The hydrostatic compression of synthetic single crystals of diopside, CaMgSi2O6, and hedenbergite, CaFeSi2O6, was studied at 33 pressures up to 10 GPa by X-ray diffraction. In addition, intensity data for hedenbergite were collected at 12 pressures up to 10 GPa. For determination of the elasticity two crystals were loaded together in a diamond cell. The axial compressibilities βa, βb, and βc of diopside and hedenbergite are 2.36(4), 3.17(4), and 2.50(4) × 10–3 GPa–1, and 1.93(5), 3.38(6), and 2.42(8) × 10–3 GPa–1, respectively. The bulk moduli (KT0) and their pressure derivatives (KT0) were determined simultaneously from a weighted linear fit of a third order Birch-Murnaghan equation of state to the volume data at elevated pressures. KT0 and KT0 are 104.1(9) GPa and 6.2(3) for diopside and 117(1) GPa and 4.3(4) for hedenbergite, respectively.

The unit-cell parameters decrease continuously with pressure. The larger polyhedra show more compression than the smaller ones.
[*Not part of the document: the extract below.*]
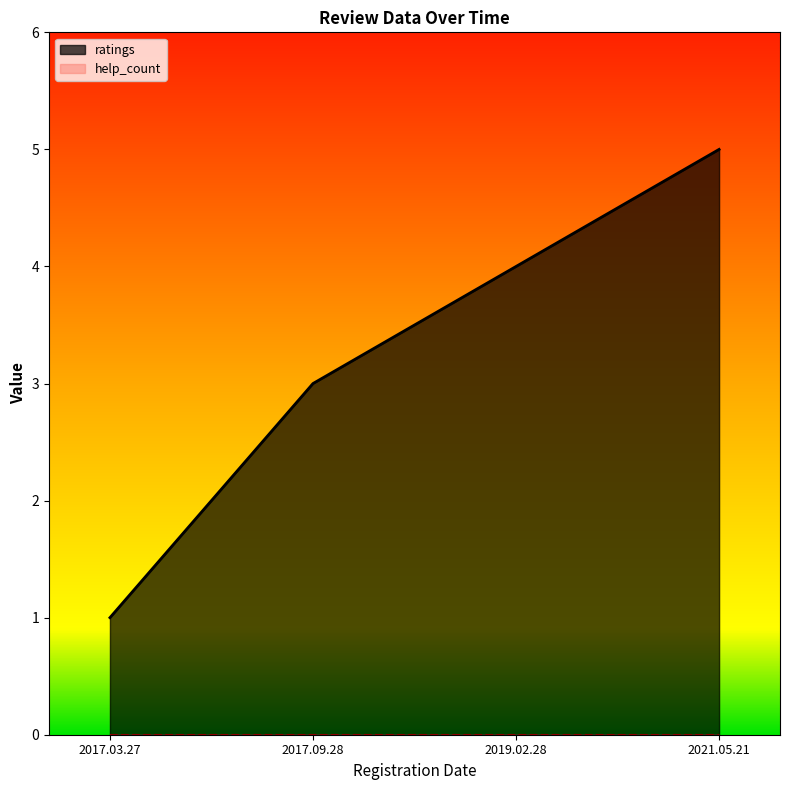

Which label corresponds to the smallest value in the chart?

2017.03.27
Between 0.1 MPa and 10 GPa the polyhedral volumes of CaO8, FeO6, and SiO4 decrease by 8.4, 6.6, and 2.9%, respectively. The longest bonds of CaO8 and FeO6 show most compression. Significant compression in the two shortest Si-O1 and Si-O2 bond lengths of the SiO4 tetrahedra was observed at relatively low pressures, resulting in a tetrahedral volume compression of 1.6% between 0.1 GPa and 4 GPa and 1.3% between 4 and 10 GPa. The compression of the unit cell can be described by the volume compression of the individual CaO8 and FeO6 polyhedra, with the SiO4 tetrahedron playing a minor role. Diopside is more compressible than hedenbergite as shown by their axial and volume compressibilities because the FeO6 octahedron is significantly more rigid than MgO6 at high pressures. This observation implies that octahedrally coordinated Fe2+ behaves differently from Mg at high pressures, in contrast to their behavior at ambient conditions.